Jones’ Or Jones’s? Here’s The Possessive Form (Helpful Examples)

There are two different styles in English that teach us different rules about possessive names. This article will look at the possessive form of “Jones” and whether “Jones'” or “Jones’s” is correct (or if both are, which style prefers which case).

Jones’ Or Jones’s: Which Is The Correct Possessive Form?

The correct possessive form is “Jones'” if you’re following AP Stylebook guidelines (commonly taught in schools throughout the world). You can use “Jones’s” when following the Microsoft or Chicago Manuals of Style. It’s more common to use this style globally.

Jones' Or Jones's: Which Is The Correct Possessive Form?

Both forms are correct, and it depends entirely on your style. We’ll touch more on that later, but for now, we’ve got the graph that demonstrates which is more popular overall.

According to Google Ngram Viewer, “Jones’s” is the more popular choice, though not by much. Also, it’s only been in the last three decades or so that “Jones’s” has overtaken “Jones'” in popularity.

Jones or Jones's Statistics

When To Use Jones’

Let’s start with “Jones’,” which you might be more likely to come across in education.

The Associated Press Stylebook teaches us that any name ending with an “S” does not need a second “S” after the apostrophe in the possessive form. That means “Jones'” is the correct possessive form according to this style.

We remove the “S” after the apostrophe because it’s believed that the apostrophe alone is enough to indicate the possessive.

It helps us to keep the writing more streamlined since we’re removing the need for the double “S” letter to appear:

  • Jones’
  • Jones’s

The second example shows the double “S,” which is a little more difficult to read in some cases.

Examples of Jones’

These examples will show you how the possessive form looks:

  • Richard Jones’ father is on his way here now!
  • Jones’ name isn’t on the register anymore.
  • Where is Taylor Jones’ microphone when you need it?
  • We should do something for Mr. Jones’ birthday!
  • What is Madam Jones’ contact number? It’s urgent.

“Jones'” is the possessive form of “Jones” (which is a common surname). We use it when “Jones” is in possession of an object. The object usually comes directly after the name “Jones” to highlight this.

When To Use Jones’s

“Jones’s” is the more popular spelling choice, but we haven’t spoken about why that is yet.
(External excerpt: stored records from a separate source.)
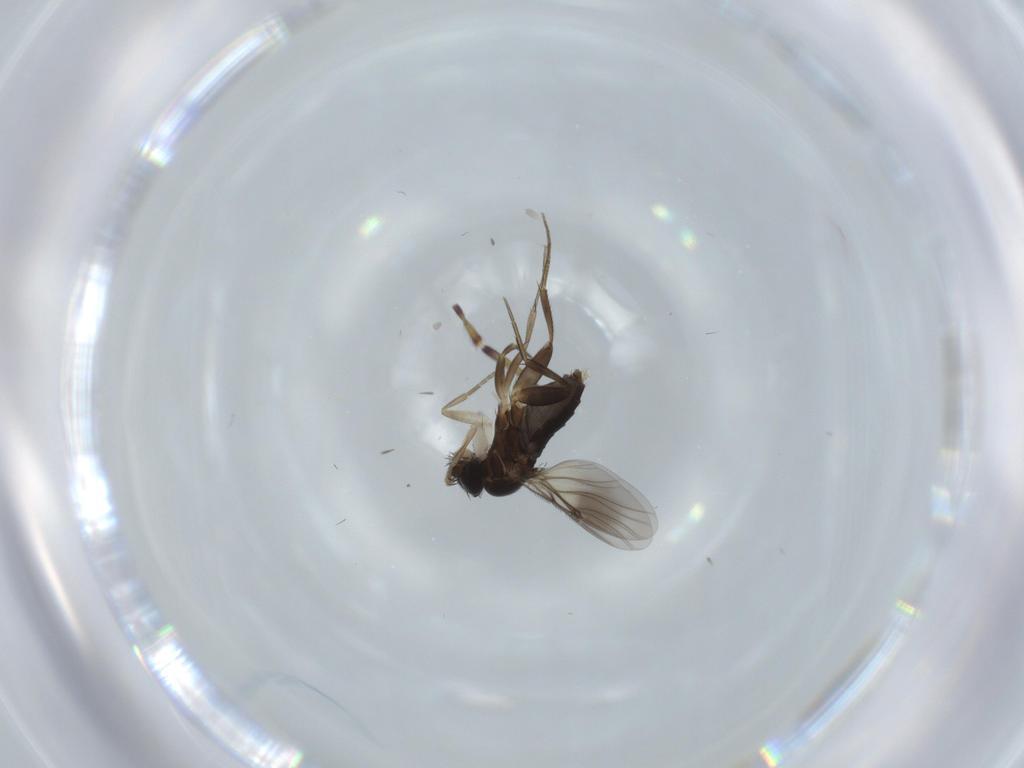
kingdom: Animalia
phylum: Arthropoda
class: Insecta
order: Diptera
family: Phoridae
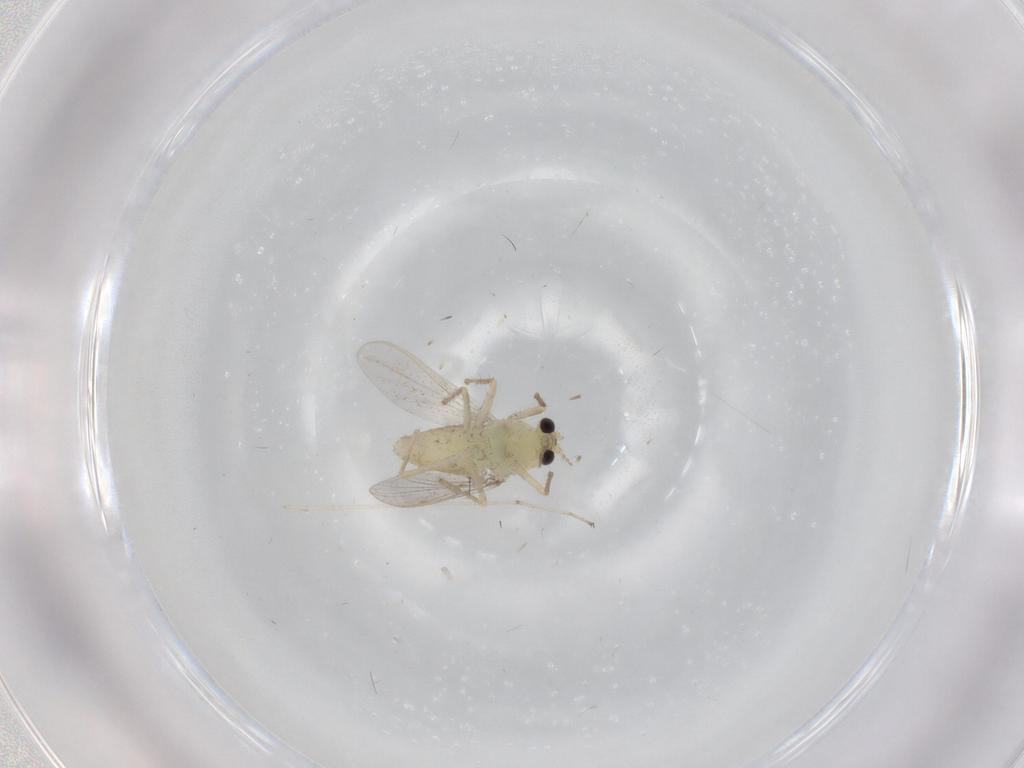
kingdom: Animalia
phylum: Arthropoda
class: Insecta
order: Diptera
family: Chironomidae
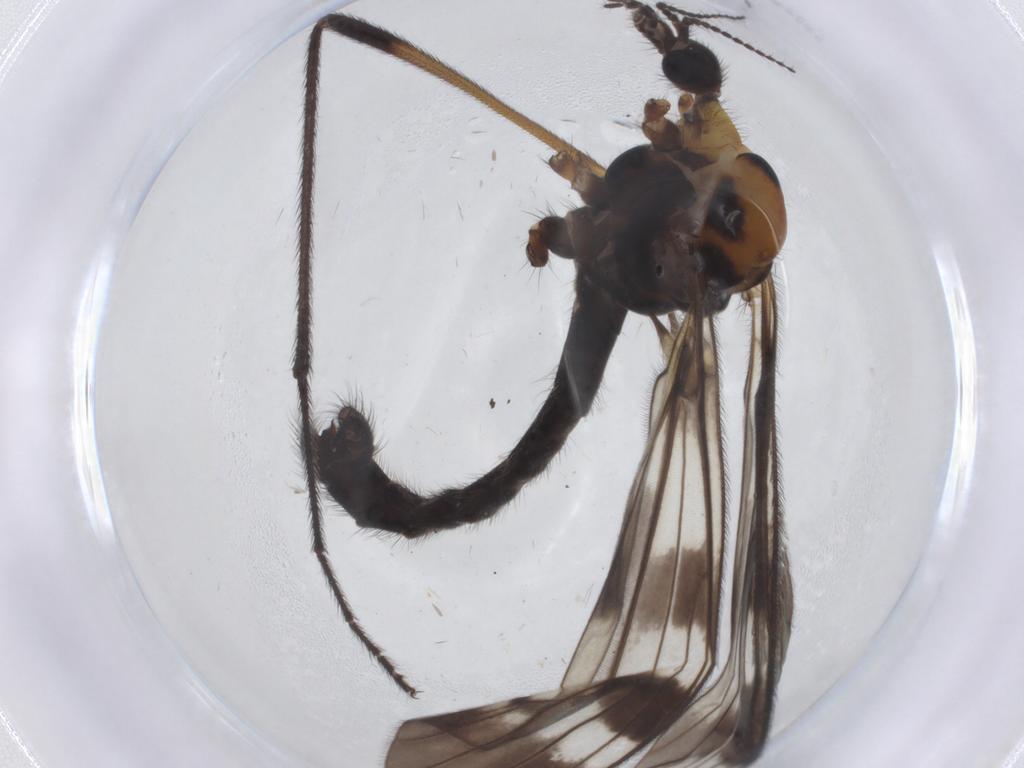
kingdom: Animalia
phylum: Arthropoda
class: Insecta
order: Diptera
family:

According to the Microsoft Manual of Style and the Chicago Manual of Style, the “S” after the apostrophe is required for all names when writing in the possessive form. In these styles, “Jones’s” is the correct choice.

It’s more popular in English because it’s easy to read. When someone is trying to move through the text quickly, you want to make sure they’ll be able to spot the possessive form at a moment’s notice.

  • Jones’s
  • Jones’

While the double “S” might look clunky to some, it helps to establish the possessive form. The apostrophe can be easy to miss if you’re not careful, which is shown in the second example.

Examples of Jones’s

We can give you some examples of how “Jones’s” looks in a sentence:

  • Jones’s father will be here to talk about his punishment.
  • Corporal Jones’s headscarf went missing last night.
  • Where is Mrs. Jones’s husband? I thought he was supposed to be here.
  • Which one of you is the Jones’s kid?
  • Gareth Jones’s life is in your hands, now.

“Jones’s” is another possessive form, where the “S” is still present after the apostrophe. It is more common to use the possessive in this way when working with names that end in “S.”

Is There A Preference For Using Jones’ or Jones’s In US vs. UK?

We can also show you the differences in preference between American and British English.

According to Google Ngram Viewer, “Jones’s” is still the more popular choice in American English. The trendline remains the same, where “Jones’s” was only the most popular starting three decades ago.

Jones or Jones's Statistics - American English

According to Google Ngram Viewer, “Jones’s” is also the most popular choice in British English. There was never a time in British English where “Jones'” was more popular either.

Jones or Jones's Statistics - British English

Both UK and US English prefer “Jones’s” in writing over “Jones’.”

Final Thoughts

Both “Jones’s” and “Jones'” are correct possessive forms. However, the popularity of “Jones’s” in standard English shows that it’s much more likely that you’ll come across it. You should make sure to write “Jones’s” for this very reason when doing your own work.